PROBLEM TO SOLVE: Below are the records; copy exactly the stretch from the line containing "thumb mcp: (214, 102)" through the line containing "thumb cmc: (340, 111)", both ends included, and nothing else.

INFORMATION GIVEN:

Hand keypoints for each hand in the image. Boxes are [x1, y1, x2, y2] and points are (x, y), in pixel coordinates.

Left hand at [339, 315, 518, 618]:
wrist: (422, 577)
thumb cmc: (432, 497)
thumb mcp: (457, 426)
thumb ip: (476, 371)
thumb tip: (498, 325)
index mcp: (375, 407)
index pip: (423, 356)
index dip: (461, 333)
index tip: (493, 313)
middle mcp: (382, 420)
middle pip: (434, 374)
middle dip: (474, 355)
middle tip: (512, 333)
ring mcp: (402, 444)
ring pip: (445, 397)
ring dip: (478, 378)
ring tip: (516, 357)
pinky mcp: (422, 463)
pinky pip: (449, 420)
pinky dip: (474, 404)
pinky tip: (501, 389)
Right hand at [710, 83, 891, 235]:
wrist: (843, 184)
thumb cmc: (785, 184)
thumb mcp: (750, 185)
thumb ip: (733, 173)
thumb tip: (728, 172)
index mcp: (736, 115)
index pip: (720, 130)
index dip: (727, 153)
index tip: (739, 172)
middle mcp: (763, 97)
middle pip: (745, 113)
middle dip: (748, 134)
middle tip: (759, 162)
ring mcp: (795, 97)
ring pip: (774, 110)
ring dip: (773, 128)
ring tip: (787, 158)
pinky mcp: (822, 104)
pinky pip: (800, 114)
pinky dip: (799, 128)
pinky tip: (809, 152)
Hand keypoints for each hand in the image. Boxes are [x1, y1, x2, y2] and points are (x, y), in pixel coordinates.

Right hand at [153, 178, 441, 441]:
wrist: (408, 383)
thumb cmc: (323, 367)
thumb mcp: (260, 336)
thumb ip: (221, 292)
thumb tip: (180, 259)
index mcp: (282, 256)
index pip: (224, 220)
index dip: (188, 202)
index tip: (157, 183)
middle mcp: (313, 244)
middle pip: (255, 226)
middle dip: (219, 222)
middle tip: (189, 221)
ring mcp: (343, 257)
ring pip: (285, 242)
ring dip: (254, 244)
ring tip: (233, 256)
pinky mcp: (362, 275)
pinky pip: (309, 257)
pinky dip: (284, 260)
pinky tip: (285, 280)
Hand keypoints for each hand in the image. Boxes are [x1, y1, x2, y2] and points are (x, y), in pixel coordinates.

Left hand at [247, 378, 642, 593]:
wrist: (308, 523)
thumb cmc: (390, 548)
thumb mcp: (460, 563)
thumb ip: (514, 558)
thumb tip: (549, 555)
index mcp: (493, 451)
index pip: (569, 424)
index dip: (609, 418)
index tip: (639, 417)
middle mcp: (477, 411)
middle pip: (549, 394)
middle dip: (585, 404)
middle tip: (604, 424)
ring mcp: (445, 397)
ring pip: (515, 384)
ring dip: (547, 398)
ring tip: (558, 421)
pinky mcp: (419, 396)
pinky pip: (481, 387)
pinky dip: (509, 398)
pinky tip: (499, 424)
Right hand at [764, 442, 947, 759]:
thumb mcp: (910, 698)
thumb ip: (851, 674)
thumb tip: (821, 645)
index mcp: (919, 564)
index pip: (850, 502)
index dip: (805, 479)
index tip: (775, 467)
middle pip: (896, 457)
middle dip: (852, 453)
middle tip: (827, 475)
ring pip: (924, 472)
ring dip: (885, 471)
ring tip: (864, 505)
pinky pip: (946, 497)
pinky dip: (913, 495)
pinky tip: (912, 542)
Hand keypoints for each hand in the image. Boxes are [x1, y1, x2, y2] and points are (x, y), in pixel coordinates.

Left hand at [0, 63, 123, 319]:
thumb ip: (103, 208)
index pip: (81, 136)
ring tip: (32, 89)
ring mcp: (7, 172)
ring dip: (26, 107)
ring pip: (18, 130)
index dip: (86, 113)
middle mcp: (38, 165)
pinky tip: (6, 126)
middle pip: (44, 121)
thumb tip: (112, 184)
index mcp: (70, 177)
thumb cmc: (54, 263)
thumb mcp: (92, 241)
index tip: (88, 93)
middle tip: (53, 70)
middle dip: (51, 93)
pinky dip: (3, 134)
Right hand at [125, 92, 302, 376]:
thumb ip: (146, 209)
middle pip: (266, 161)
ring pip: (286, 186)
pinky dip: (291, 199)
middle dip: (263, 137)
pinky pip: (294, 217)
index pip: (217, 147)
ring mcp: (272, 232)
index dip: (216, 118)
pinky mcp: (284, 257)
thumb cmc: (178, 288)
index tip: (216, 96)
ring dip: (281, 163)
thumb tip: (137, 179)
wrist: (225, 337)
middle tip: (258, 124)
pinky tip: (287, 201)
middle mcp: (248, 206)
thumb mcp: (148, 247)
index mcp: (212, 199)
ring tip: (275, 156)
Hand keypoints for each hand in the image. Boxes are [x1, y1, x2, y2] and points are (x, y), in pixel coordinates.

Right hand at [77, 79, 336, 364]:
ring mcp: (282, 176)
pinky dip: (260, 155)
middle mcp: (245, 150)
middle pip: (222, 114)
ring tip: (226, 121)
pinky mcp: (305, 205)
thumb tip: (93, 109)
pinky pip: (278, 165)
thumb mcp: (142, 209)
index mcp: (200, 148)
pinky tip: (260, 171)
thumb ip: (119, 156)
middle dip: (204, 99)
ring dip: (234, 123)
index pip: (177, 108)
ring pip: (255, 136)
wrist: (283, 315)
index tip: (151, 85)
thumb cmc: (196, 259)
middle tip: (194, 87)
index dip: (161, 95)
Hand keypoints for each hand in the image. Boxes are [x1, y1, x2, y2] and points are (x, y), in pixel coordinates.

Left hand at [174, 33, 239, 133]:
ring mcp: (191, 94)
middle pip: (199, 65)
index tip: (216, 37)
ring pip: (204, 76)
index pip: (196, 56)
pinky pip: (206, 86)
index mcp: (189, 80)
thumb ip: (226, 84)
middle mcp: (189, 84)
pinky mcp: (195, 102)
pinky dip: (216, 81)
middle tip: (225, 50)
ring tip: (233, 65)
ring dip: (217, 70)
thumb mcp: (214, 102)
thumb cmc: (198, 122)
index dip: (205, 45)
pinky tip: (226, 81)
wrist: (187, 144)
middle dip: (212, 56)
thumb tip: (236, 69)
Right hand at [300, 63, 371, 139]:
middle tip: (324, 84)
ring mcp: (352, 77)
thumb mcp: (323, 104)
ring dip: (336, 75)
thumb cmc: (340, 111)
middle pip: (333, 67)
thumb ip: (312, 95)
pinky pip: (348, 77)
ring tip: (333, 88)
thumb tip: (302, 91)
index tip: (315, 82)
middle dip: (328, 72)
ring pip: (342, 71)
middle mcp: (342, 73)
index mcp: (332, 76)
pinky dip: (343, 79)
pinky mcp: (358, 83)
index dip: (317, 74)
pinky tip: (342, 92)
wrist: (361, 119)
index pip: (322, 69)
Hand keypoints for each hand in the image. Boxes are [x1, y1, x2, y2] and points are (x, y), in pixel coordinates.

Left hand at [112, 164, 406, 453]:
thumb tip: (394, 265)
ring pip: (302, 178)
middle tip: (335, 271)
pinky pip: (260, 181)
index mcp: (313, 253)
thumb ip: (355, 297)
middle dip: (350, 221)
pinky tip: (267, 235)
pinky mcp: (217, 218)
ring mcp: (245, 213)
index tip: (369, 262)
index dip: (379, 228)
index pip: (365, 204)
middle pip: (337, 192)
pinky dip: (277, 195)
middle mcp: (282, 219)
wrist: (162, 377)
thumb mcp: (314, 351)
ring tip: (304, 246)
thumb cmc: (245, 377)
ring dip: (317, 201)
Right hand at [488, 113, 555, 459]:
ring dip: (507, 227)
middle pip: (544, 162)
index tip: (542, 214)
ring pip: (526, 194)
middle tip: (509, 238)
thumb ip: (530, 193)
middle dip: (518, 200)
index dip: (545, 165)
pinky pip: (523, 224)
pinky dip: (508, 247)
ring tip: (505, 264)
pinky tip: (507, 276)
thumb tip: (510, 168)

REPLY TO THE EXERCISE:
thumb mcp: (214, 102)
thumb cmc: (198, 122)
index dip: (205, 45)
pinky tip: (226, 81)
wrist: (187, 144)
middle dip: (212, 56)
thumb tip: (236, 69)
Right hand at [300, 63, 371, 139]:
middle tip: (324, 84)
ring mcp: (352, 77)
thumb mcp: (323, 104)
ring dip: (336, 75)
thumb cmc: (340, 111)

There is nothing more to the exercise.